Why media is wrong in claiming that pro-life laws don’t work
“[T]he Lancet article is one of a long line of studies that use global public-health data and purportedly find that incidence of abortion has little correlation with its legal status,” he says, but explains that such a conclusion relies on comparing incomparable countries: “most countries that restrict abortion are in Africa, South America, and the Middle East and have much higher poverty rates and a higher incidence of other social pathologies that might increase the demand for abortion.”
New goes on to note that abortion advocates have failed to acknowledge “considerable variation in abortion trends,” particularly that “between 1990 and 2014, contraceptive-friendly Western Europe actually saw its abortion rate rise 35 percent, the largest increase for any region analyzed in the Lancet study.”

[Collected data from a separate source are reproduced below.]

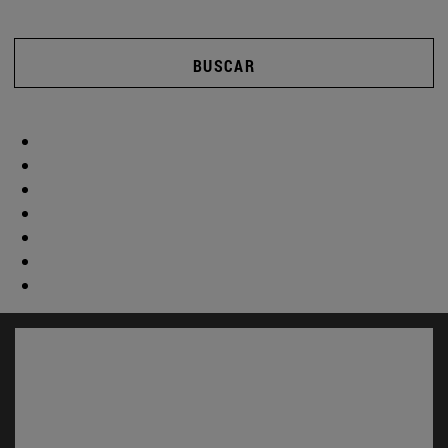
BUSCAR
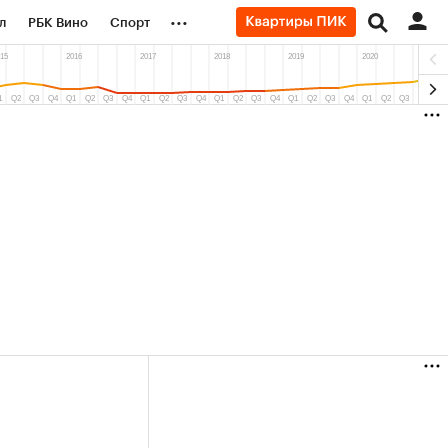
...
л
РБК Вино
Спорт
род
Стиль
Крипто
б
Финансы
9%)
(+9,48%)
«Северсталь» ₽700
Купить
Купить
прогноз КИТ Финанс к 20.07.27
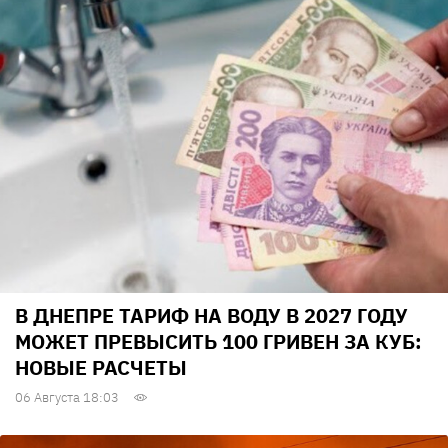
В ДНЕПРЕ ТАРИФ НА ВОДУ В 2027 ГОДУ
МОЖЕТ ПРЕВЫСИТЬ 100 ГРИВЕН ЗА КУБ:
НОВЫЕ РАСЧЕТЫ
06 Августа 18:03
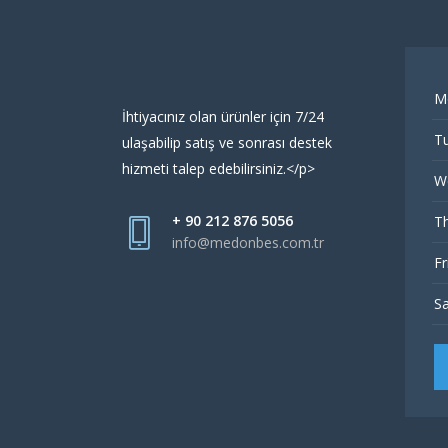
M
İhtiyacınız olan ürünler için 7/24
Tu
ulaşabilip satış ve sonrası destek
hizmeti talep edebilirsiniz.</p>
W
+ 90 212 876 5056
Th
info@medonbes.com.tr
Fr
Sa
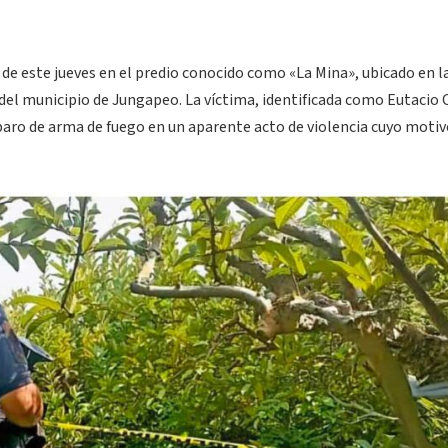
 de este jueves en el predio conocido como «La Mina», ubicado en l
el municipio de Jungapeo. La víctima, identificada como Eutacio C
isparo de arma de fuego en un aparente acto de violencia cuyo motiv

Contrasting the media narrative, New cites a 2004 Journal of Law and Economics study which “analyzed how changes in abortion policies in post-Communist Eastern Europe affected abortion rates,” and “concluded that modest restrictions on abortion reduced abortion about 25 percent.”

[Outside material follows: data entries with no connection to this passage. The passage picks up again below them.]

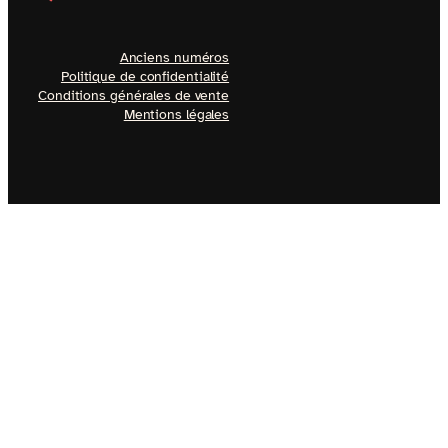
Anciens numéros
Politique de confidentialité
Conditions générales de vente
Mentions légales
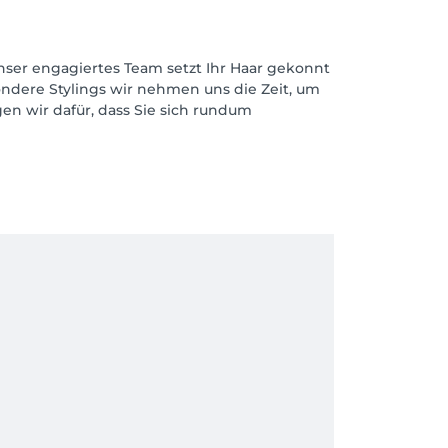
Unser engagiertes Team setzt Ihr Haar gekonnt
ondere Stylings wir nehmen uns die Zeit, um
en wir dafür, dass Sie sich rundum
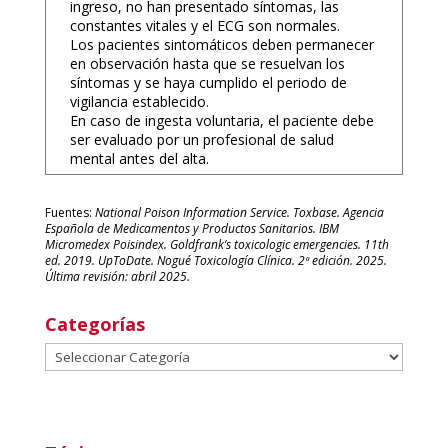
ingreso, no han presentado síntomas, las
constantes vitales y el ECG son normales.
Los pacientes sintomáticos deben permanecer
en observación hasta que se resuelvan los
síntomas y se haya cumplido el periodo de
vigilancia establecido.
En caso de ingesta voluntaria, el paciente debe
ser evaluado por un profesional de salud
mental antes del alta.
Fuentes:
National Poison Information Service. Toxbase. Agencia
Española de Medicamentos y Productos Sanitarios. IBM
Micromedex Poisindex. Goldfrank’s toxicologic emergencies. 11th
ed. 2019. UpToDate. Nogué Toxicología Clínica. 2ª edición. 2025.
Última revisión: abril 2025.
Categorías
Categorías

Live Action News’s past analysis of the subject has cited Poland and Ireland as examples of countries more comparable to the United States where prohibiting abortion has effectively and dramatically reduced abortion rates, as well as pointed out that abortion advocates substantially exaggerated the number of illegal pre-Roe abortions in order to paint American abortion prohibition as pointless.
In addition, Live Action has found that ultrasound laws and waiting periods have been effective in reducing abortion rates. In 2012, Patheos blogger Marc Barnes found that states rated hostile to abortion “rights” by NARAL Pro-Choice America tended to have lower abortion rates.